Life, individual life, was not important. No Turk would have done what Zack did. Turks did not indulge their feelings at the expense of the mission. Hadn't he, Tseng, once abandoned his own Commander to what he'd thought was certain death, in order to fulfill his duty? Every time he looked into Veld's face and saw the scars left by that day's action - the scars Veld wore with such pride - Tseng was reminded that he had found the strength to obey, against every instinct of his heart's prompting. He had been well trained, indeed.

Yet Veld himself had broken the commandments that day -

Tseng's phone rang. "Sir?" he answered.

"It's as we feared," said Veld. "Call the others and get them back up here. I don't want them to hear it from anyone but me."

.

The men's toilets in the Goblins Bar seems as good a place as any to take a look in the mirror. So go on, Reno, why don't you?

Be honest. There've been times, this last year, when you thought you were the man. Weren't there? Those heroics in Junon. Saving the little kitty. Staring death in the face on the runaway elevator and blowing it off with a laugh.

Look at your badass self. Look, can't you?

That story you told them back there. Who was the hero? Not you, Reno, no matter how you slice it. You just did your job.

Zack's the man.

You still don't like him. So whose problem is that?

Hey, but we are what we are, yo. Can't do anything about it – got to play the hand we're dealt, and all. You're good at what you do, damn good. Sephiroth himself said it. Even the Boss has to admit it. So why should you care that Zack's the hero? Aren't you the one who's supposed to take nothing seriously?

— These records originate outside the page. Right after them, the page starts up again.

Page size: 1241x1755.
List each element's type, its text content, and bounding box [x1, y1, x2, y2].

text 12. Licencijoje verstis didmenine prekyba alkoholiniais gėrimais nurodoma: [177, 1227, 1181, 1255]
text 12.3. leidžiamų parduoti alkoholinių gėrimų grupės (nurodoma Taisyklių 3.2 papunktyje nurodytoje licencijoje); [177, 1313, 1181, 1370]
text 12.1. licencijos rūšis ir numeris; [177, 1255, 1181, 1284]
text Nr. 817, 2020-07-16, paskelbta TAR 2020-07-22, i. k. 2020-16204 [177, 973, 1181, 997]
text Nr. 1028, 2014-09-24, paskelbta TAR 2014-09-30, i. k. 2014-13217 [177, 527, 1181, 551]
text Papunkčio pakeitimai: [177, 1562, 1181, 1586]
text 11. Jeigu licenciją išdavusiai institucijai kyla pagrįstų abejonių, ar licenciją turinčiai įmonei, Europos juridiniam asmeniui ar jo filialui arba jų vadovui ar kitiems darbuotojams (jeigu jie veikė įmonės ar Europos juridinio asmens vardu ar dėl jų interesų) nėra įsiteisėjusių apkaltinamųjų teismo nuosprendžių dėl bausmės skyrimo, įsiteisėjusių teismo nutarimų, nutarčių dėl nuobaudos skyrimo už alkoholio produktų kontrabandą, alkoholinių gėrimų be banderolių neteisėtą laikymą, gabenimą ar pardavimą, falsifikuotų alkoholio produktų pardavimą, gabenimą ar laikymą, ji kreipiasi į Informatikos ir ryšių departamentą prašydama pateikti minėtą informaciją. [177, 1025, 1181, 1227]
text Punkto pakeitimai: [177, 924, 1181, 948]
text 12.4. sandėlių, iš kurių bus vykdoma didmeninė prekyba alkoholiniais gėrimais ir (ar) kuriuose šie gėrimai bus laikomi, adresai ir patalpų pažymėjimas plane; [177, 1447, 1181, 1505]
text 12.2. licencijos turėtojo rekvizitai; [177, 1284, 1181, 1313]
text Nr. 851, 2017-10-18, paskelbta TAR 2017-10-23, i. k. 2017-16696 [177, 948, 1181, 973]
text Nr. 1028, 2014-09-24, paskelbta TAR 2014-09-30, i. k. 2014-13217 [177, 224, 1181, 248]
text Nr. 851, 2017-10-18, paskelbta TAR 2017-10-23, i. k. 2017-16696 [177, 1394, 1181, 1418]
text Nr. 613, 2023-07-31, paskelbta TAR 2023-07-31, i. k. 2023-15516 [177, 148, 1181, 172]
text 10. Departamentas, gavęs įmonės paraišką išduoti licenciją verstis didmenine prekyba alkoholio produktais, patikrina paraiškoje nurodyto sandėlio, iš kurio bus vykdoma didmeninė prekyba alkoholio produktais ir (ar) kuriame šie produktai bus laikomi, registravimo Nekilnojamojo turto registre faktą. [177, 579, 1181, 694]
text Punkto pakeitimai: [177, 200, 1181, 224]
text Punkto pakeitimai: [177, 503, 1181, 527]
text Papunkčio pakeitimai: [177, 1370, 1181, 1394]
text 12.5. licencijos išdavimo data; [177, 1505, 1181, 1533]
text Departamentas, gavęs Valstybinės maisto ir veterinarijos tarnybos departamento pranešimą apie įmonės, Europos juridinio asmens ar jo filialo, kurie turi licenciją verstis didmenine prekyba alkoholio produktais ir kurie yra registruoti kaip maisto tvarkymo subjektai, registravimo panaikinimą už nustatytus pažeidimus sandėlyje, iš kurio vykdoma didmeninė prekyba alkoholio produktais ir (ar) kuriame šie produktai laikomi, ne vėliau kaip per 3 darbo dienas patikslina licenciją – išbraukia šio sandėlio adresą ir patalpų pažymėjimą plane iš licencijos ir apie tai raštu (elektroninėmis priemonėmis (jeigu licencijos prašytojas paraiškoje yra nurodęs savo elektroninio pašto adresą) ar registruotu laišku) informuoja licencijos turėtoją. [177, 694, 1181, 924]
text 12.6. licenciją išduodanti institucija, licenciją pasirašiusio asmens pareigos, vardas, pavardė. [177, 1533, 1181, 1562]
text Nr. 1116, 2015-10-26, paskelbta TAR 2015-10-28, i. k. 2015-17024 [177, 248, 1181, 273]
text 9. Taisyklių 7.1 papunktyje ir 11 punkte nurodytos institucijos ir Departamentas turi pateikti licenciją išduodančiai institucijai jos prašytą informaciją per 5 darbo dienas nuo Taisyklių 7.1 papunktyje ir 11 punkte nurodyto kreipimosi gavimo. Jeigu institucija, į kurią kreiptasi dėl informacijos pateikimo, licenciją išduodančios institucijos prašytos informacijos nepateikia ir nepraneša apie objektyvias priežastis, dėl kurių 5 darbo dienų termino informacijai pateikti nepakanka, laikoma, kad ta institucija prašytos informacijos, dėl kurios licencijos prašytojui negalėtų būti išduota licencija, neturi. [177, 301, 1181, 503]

That face in the mirror's coming a little too sharply into focus. Time for another drink now, don't you think, Reno?

Rude was waiting for him outside the bathroom door. His tawny face looked more solemn than usual. "What's up?" asked Reno, taking the cigarette from behind his ear and lighting it.

"Tseng called. He wants us back at the office. The others have gone ahead."

"What's happened?"

"He wouldn't say."

"But it's bad, you think?"

Rude nodded.

"Shit." Reno took a long, deep drag, exhaled slowly, then threw the cigarette to the ground and crushed it under his heel. "Like we need any more crap right now. All right, partner. Let's go."